── DATA RECORDS

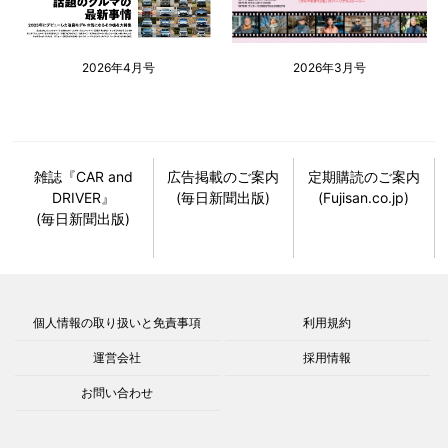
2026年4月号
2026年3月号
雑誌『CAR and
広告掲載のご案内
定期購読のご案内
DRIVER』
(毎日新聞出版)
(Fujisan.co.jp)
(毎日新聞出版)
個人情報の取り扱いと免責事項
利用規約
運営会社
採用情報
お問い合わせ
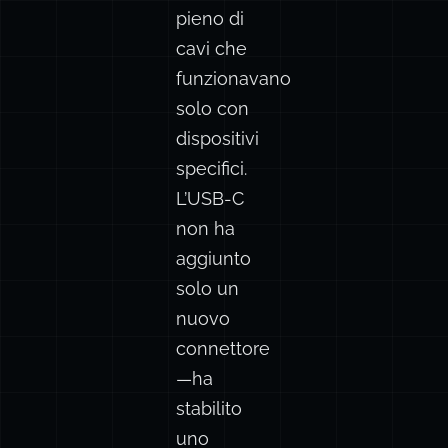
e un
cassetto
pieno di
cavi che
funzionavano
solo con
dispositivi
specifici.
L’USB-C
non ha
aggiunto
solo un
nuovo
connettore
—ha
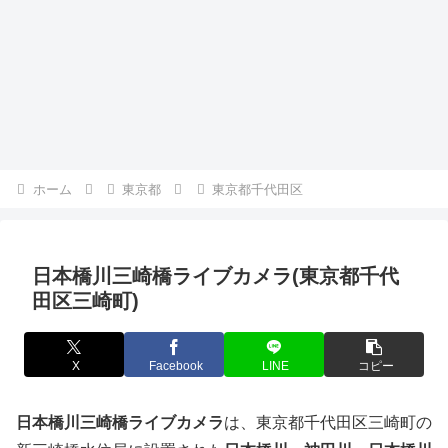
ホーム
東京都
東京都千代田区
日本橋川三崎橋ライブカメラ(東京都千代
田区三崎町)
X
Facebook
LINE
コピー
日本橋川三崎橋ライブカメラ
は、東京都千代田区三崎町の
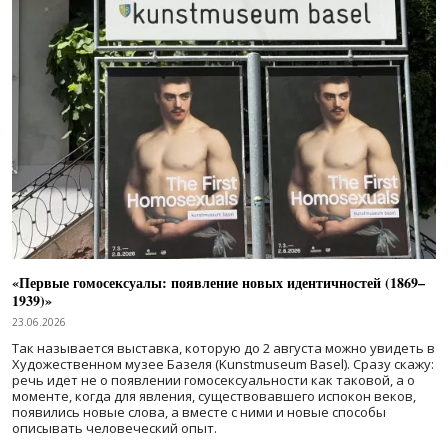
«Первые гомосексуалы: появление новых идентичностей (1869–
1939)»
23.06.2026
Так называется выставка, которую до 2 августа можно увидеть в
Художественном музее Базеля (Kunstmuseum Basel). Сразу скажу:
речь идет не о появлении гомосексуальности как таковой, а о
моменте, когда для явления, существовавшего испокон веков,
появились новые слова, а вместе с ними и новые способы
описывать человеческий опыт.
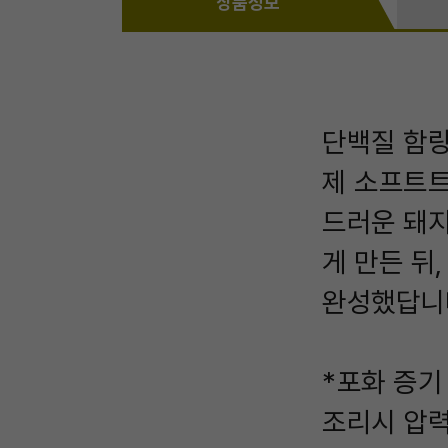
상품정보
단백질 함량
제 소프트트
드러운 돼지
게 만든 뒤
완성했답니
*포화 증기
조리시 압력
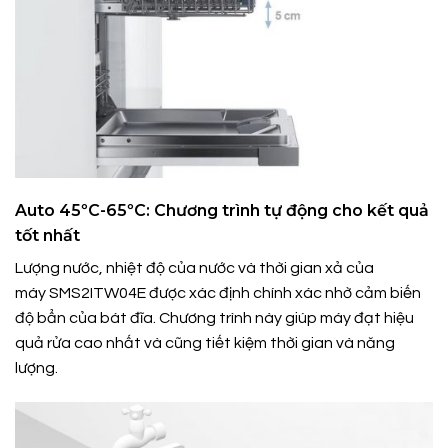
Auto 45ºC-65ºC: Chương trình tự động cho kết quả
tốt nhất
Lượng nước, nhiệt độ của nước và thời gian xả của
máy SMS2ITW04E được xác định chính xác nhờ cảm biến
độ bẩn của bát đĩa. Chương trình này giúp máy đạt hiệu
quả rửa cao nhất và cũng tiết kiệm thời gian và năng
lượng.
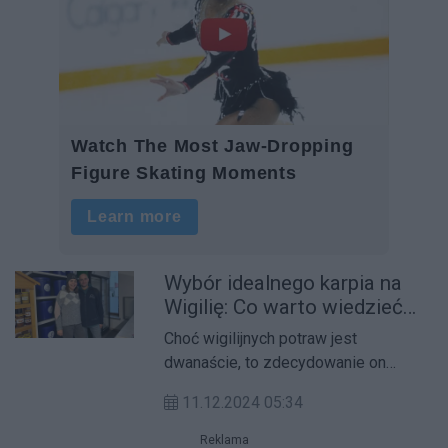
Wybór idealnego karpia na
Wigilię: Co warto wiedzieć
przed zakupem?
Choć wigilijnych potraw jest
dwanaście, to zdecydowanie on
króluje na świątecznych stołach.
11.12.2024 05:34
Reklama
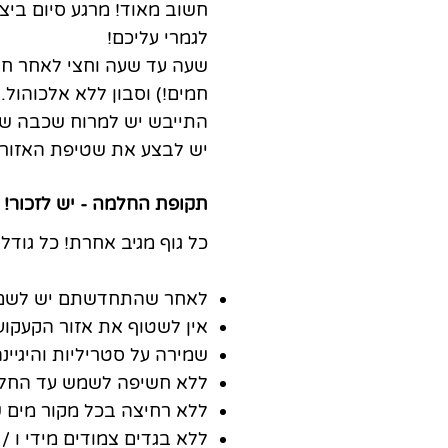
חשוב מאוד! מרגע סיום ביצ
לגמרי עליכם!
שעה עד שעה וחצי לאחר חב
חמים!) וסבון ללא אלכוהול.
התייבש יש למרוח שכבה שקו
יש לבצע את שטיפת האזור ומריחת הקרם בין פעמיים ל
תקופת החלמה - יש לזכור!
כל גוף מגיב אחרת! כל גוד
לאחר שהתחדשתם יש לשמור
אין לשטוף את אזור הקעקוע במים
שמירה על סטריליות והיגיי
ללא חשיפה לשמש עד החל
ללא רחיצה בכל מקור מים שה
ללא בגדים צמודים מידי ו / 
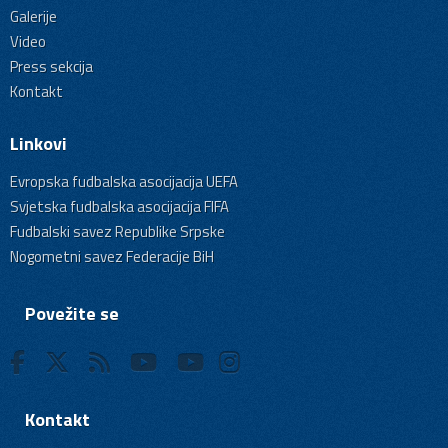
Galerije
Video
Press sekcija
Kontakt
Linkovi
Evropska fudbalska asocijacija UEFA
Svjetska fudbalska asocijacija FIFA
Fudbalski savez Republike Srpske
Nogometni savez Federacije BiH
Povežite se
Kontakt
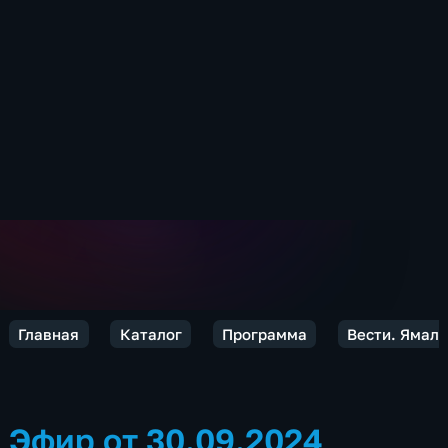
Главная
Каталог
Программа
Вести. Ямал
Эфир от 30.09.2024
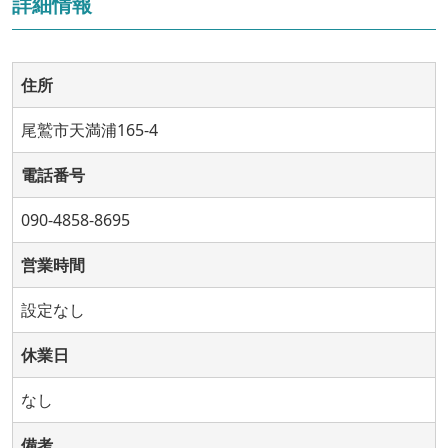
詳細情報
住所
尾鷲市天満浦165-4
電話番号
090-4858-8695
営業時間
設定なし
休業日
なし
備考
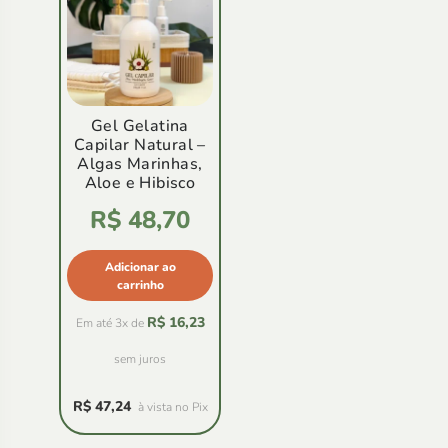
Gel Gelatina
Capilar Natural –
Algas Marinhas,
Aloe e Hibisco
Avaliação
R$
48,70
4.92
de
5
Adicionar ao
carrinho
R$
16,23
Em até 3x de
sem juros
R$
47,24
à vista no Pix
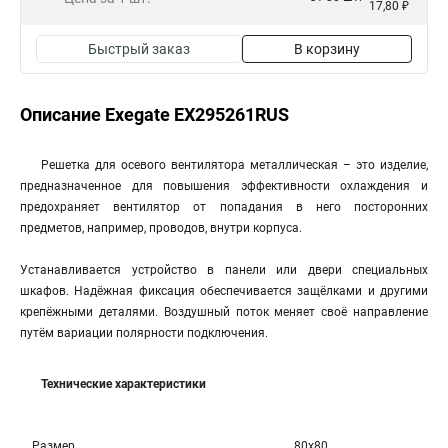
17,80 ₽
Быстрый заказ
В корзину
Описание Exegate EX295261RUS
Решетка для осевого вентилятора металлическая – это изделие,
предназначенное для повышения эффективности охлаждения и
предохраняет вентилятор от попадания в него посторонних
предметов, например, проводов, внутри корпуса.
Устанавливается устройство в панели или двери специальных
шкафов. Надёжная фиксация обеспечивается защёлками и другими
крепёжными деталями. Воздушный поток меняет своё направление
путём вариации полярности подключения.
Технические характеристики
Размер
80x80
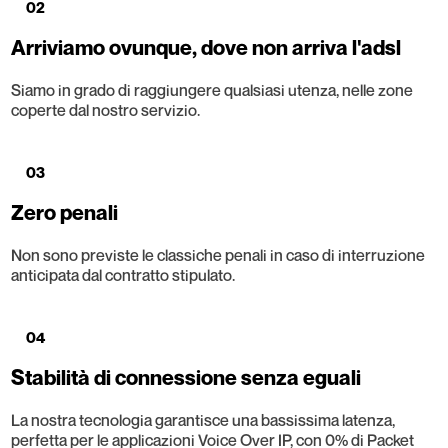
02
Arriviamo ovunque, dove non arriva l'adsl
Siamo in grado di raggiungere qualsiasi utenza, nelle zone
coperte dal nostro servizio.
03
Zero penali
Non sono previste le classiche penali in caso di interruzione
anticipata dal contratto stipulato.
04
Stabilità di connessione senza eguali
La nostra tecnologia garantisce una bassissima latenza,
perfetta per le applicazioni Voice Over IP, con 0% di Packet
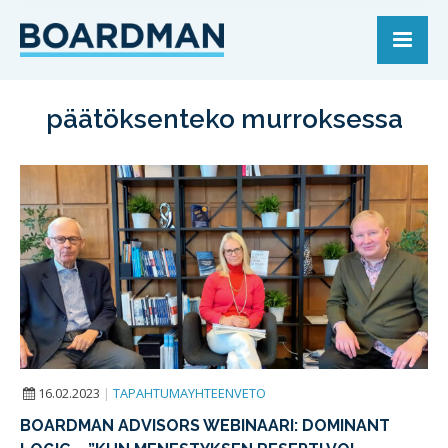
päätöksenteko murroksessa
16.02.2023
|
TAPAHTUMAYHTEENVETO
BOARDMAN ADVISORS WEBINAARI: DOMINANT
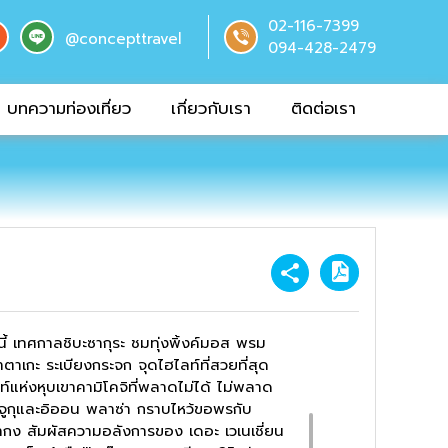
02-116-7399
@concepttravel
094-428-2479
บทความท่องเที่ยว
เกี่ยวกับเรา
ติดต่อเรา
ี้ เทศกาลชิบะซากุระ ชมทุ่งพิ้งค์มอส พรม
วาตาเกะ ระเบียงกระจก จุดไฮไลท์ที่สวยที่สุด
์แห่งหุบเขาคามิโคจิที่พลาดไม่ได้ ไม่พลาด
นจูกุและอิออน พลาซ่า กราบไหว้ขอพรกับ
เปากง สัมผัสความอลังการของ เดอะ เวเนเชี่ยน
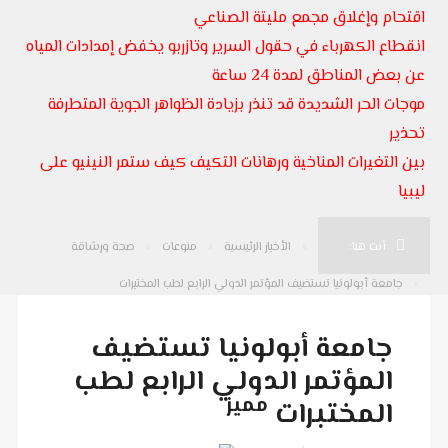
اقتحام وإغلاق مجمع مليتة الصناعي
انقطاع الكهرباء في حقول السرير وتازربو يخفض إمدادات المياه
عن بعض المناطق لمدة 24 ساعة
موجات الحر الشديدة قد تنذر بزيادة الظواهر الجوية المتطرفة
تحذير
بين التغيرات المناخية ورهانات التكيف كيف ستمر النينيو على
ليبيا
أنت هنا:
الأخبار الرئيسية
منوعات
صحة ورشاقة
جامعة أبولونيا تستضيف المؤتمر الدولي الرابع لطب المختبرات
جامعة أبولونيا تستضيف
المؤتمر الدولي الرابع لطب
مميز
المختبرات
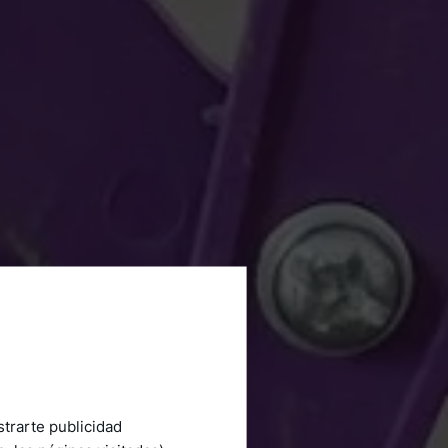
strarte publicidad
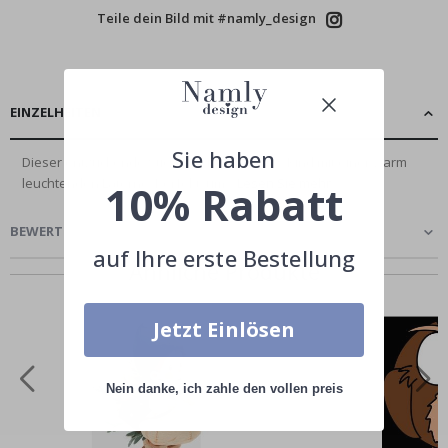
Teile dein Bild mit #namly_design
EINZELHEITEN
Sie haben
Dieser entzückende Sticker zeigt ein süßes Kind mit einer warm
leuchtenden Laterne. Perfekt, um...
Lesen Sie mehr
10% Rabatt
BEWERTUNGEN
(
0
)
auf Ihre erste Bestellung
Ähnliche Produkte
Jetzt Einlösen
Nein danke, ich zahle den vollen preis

────

** PROMPT **
Reproduce the lines of the material verbatim, starting at the line that contains "Teile dein Bild mit #namly_design" and ending at the last line of the material, with both included.

** OUTPUT FOR THIS TASK **
Teile dein Bild mit #namly_design
EINZELHEITEN
Sie haben
Dieser entzückende Sticker zeigt ein süßes Kind mit einer warm
leuchtenden Laterne. Perfekt, um...
Lesen Sie mehr
10% Rabatt
BEWERTUNGEN
(
0
)
auf Ihre erste Bestellung
Ähnliche Produkte
Jetzt Einlösen
Nein danke, ich zahle den vollen preis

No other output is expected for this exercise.